Conservatives Fight for the Special Interests
That is why the United States is not in fact a real democracy. Government by the highest bidder is not a sensible definition of democracy. It is not even a normal plutocracy or oligarchy, that is, a government run by and for a particular small class of people. Rather, in the United States, individual issues are up for sale. It is hard to imagine a worse form of government. In a system of hereditary rulers, there is always the chance that fate will provide an enlightened leader who seeks the good of the country as a whole. Dictators, who are often ideologically driven, can do good as well as evil (even Hitler, as vile as he was, made some positive changes in his country).
But when individual issues are for sale, narrow private greed invariably prevails over the public good. American policy on firearms is dictated by the gun dealers and manufacturers. Our energy policies are designed for the benefit of the petroleum industry, and because it is in their short term interests, we are condemning the world to a catastrophic future of global climate change. Our public health policies are shaped in the interests of wealthy insurance companies, hospitals, and drug manufacturers, despite the fact that those policies, while making a few very rich, condemn tens of thousands of innocent people to death and hundreds of thousands to misery and bankruptcy.
So this is the system that American conservatives support. That is, they fight for the rights of powerful special interests to prevail over the public good — their own good. They fight for the right of gun dealers to sell firearms to lunatics, criminals and terrorists. They deride climate science for no better reason than that the oil barons tell them to. They fight for the right of agribusiness to contaminate our water and poison our food. They go to the barricades to stop those who would encourage our children to eat healthy food because that might interfere with the profits of the pushers of fatty, sugary junk.
It is hard to imagine greater madness.

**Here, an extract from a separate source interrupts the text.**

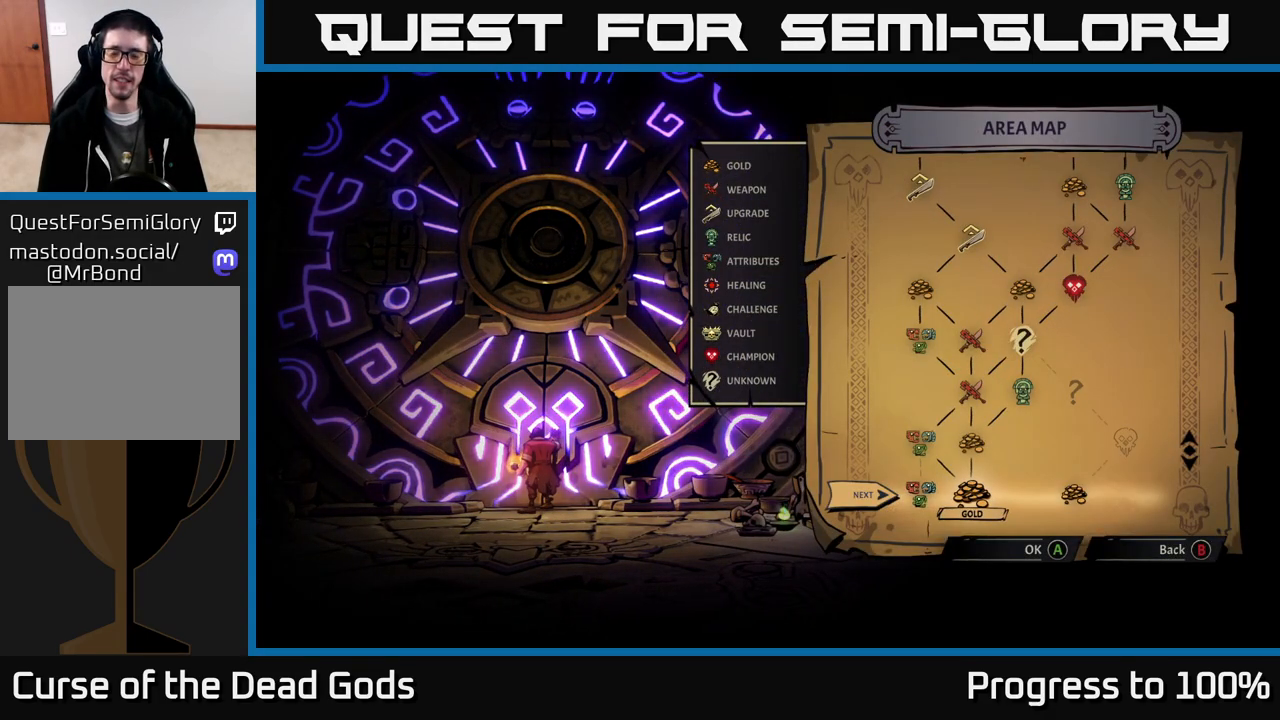
{"buttons": [], "left_stick": "right", "right_stick": "center", "events": [[417, "left_stick", "right"]]}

Yet there is greater madness: the fact that these lunatics and those who cynically goad them on have what remains of the progressive movement in America cowed and cowering.

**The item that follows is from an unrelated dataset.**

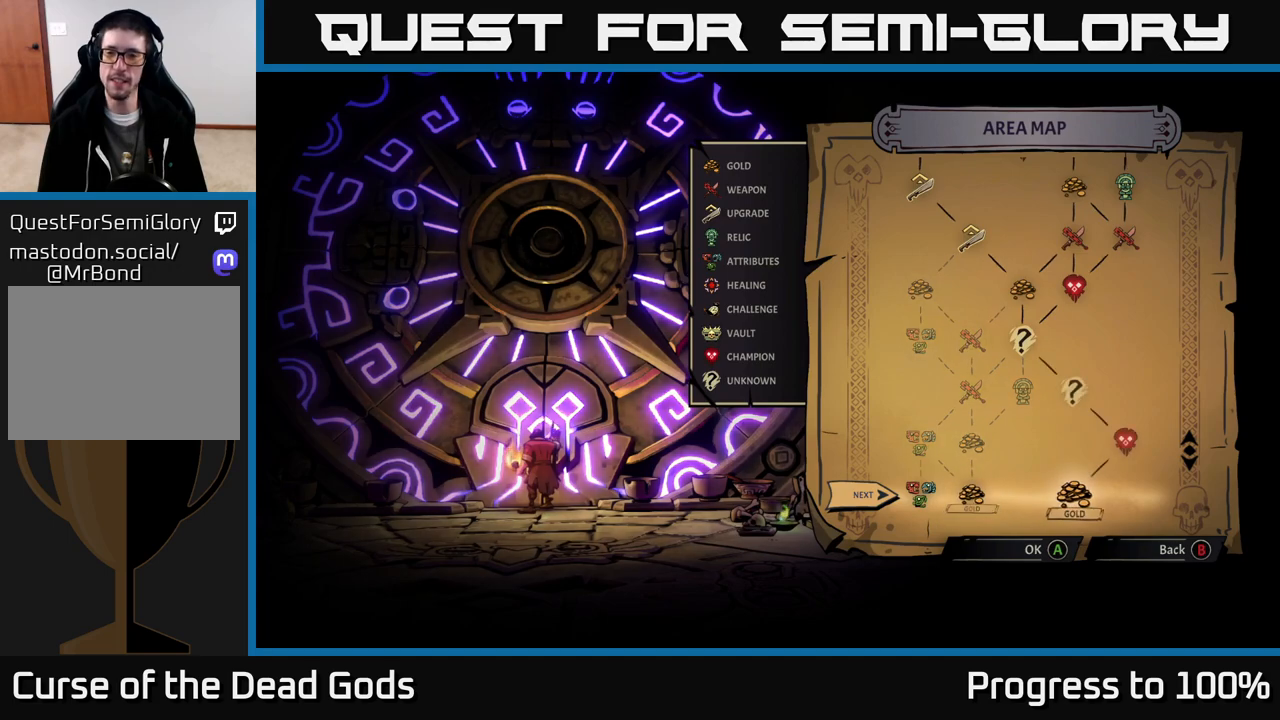
{"buttons": [], "left_stick": "center", "right_stick": "center", "events": [[100, "left_stick", "center"]]}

What can be done about it? The first job is to correctly identify the problem (problems, actually) which is what the Radical Bleeding Heart is all about. The plutocrats most effective weapon is our own ignorance, which induces some among us to fight against our own interests. But our society is organized in their favor as well. We must understand what is wrong with our political system, which, as we just pointed out, is only nominally a democracy. And we must understand the economic basis of the current distribution of power. All power is ultimately economic power, but our political system is designed to insure that those who have the power keep it.
But the first job must be to restore democracy, because without that nothing else is possible.